Personal information
- Born: March 1, 1989 (age 37) Yaoundé, Cameroon
- Listed height: 6 ft 7 in (2.01 m)
- Listed weight: 241 lb (109 kg)

Career information
- High school: Central Catholic (San Antonio, Texas); Blair Academy (Blairstown, New Jersey);
- College: Texas (2007–2012)
- NBA draft: 2012: undrafted
- Playing career: 2012–2022
- Position: Power forward

Career history
- 2012–2013: Austin Toros
- 2013–2014: Hopsi Polzela
- 2014–2015: Krka Novo Mesto
- 2015–2016: Stal Ostrów Wielkopolski
- 2016–2017: Austin Spurs
- 2017–2018: Ylli
- 2018–2019: Liège Basket
- 2019–2020: Saint-Quentin
- 2020: Limburg United
- 2021–2022: Austin Spurs
- 2022: FAP

Career highlights
- Slovenian Cup champion (2015); Slovenian Supercup champion (2015);

= Alexis Wangmene =

Cameroonian basketball player (born 1989)

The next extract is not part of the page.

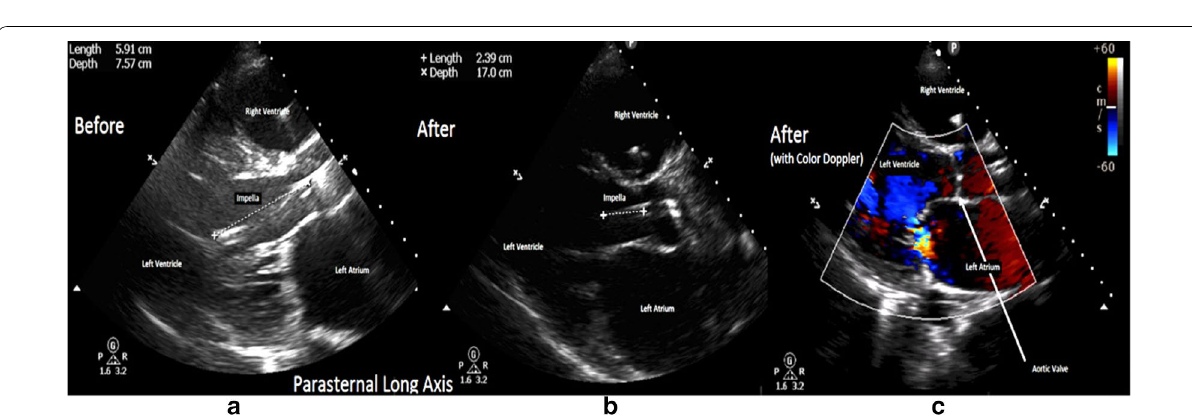
Fig. 2 Impella positioning visualized on the parasternal long-axis view on the TTE exam. a Images acquired at the time of improper positioning. The Impella ® (hyperechoic structure) is located 5.9 cm beyond the aortic valve in the left ventricle. b Acquired after repositioning. Notice that the length of the Impella ® in the left ventricle is now 2.4 cm beyond the aortic valve into the LV. c Acquired after repositioning with color Doppler. Flow at the outflow area can be visualized. The outflow area is now located above the aortic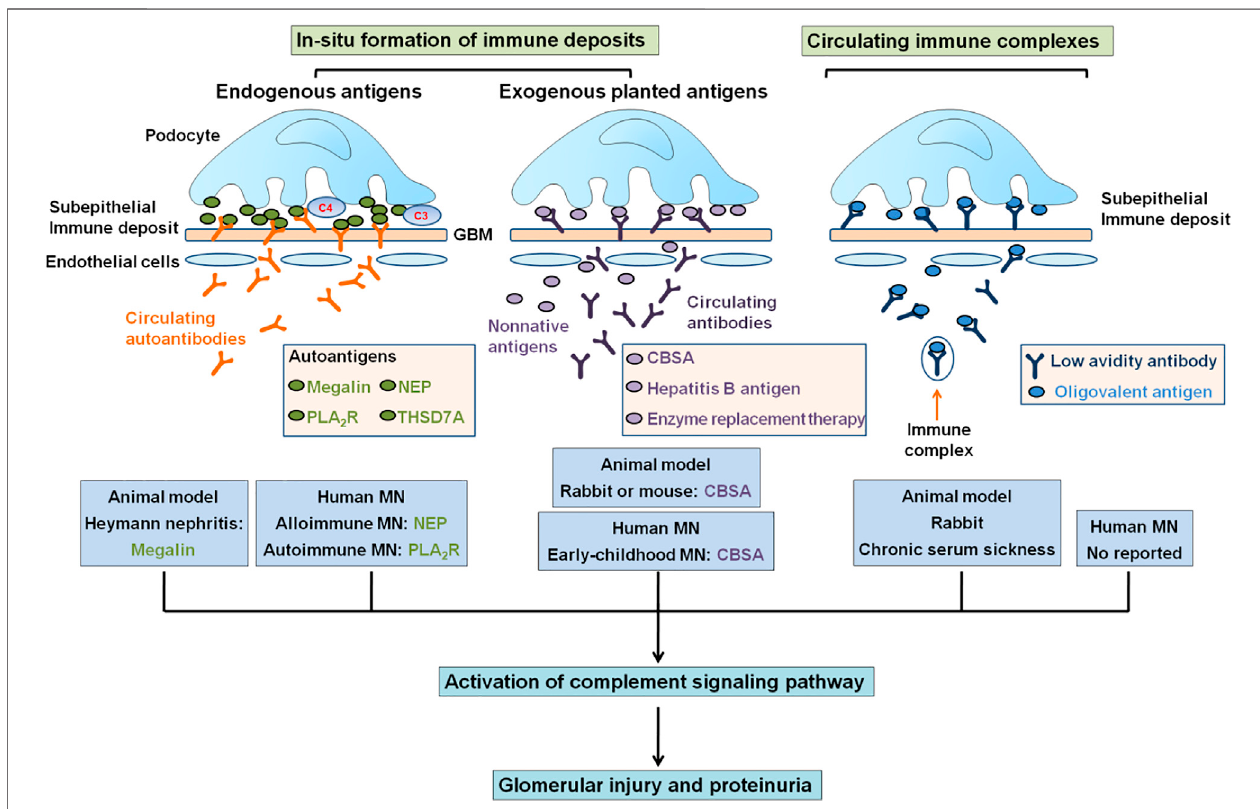
FIGURE 1 | Mechanisms of formation of subepithelial immune complex deposits. The depositions of subepithelial immune complexes might form either in situ immune complexes or circulating immune complexes that contained circulating antibodies binding to endogenous antigens (megalin, NEP, PLA 2 R, and THSD7A) in podocytes or to exogenous antigens (CBSA, hepatitis B antigen, and enzyme replacement therapy) planted in GBM. In total, four endogenous antigenic targets have been identi fi ed, including megalin in Heymann nephritis, NEP in alloimmune neonatal MN, and PLA 2 R and THSD7A in IMN. In total, four circulating exogenous antibodies can target surface-exposed intrinsic podocyte antigens to cause capping and shedding of in situ antigen – antibody complex into underlying GBM. CBSA, enzyme from enzyme replacement therapy, and hepatitis B antigen may traverse GBM and bind under podocyte as planted antigens and also as target for circulating antibodies. In addition, circulating immune complexes deposited in the subepithelial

Alexis Mang-Ikri Wangmene (born March 1, 1989) is a Cameroonian former professional basketball player He played college basketball for the Texas Longhorns and has represented the Cameroon national team.

==Early life==
Wangmene was spotted by San Antonio Spurs general manager R. C. Buford at a Basketball Without Borders camp in his native Cameroon. Buford and his wife brought Wangmene to the United States and resettled him in San Antonio, where he played basketball and attended Central Catholic Marianist High School for two years. During his junior year at Central, the power forward was named to the TAPPS 6A All-State team. Following his junior year, Wangmene transferred to Blair Academy in New Jersey, from which he graduated in 2007.

==College career==
At Texas, Wangmene missed all but four games of his sophomore year with a knee injury. In May 2009, he received a medical redshirt because of the injury and had three years of eligibility remaining prior to the 2009–10 season.

==Professional career==
After going undrafted in the 2012 NBA draft, Wangmene joined the San Antonio Spurs for the 2012 NBA Summer League. On November 2, 2012, he was selected by the Austin Toros in the fifth round of the 2012 NBA Development League Draft. In July 2013, he re-joined the San Antonio Spurs for the 2013 NBA Summer League.

In October 2013, Wangmene signed with Slovenian team Hopsi Polzela for the 2013–14 season.

In June 2014, Wangmene signed a two-year deal with fellow Slovenian team Krka Novo Mesto. He was released by Krka in July 2015 following the 2014–15 season.

In November 2015, Wangmene with Polish team Stal Ostrów Wielkopolski.

On October 30, 2016, Wangmene was selected by the Austin Spurs in the sixth round of the 2016 NBA Development League Draft.

Wangmene signed a contract with Limburg United of the Belgian league on January 29, 2020.

On October 23, 2021, Wangmene was selected by the Austin Spurs in the second round of the 2021 NBA G League Draft with their 39th overall pick. He was then later waived on January 31, 2022.

In April 2022, Wangmene was revealed to be on the roster of Cameroon's FAP roster for the 2022 BAL season.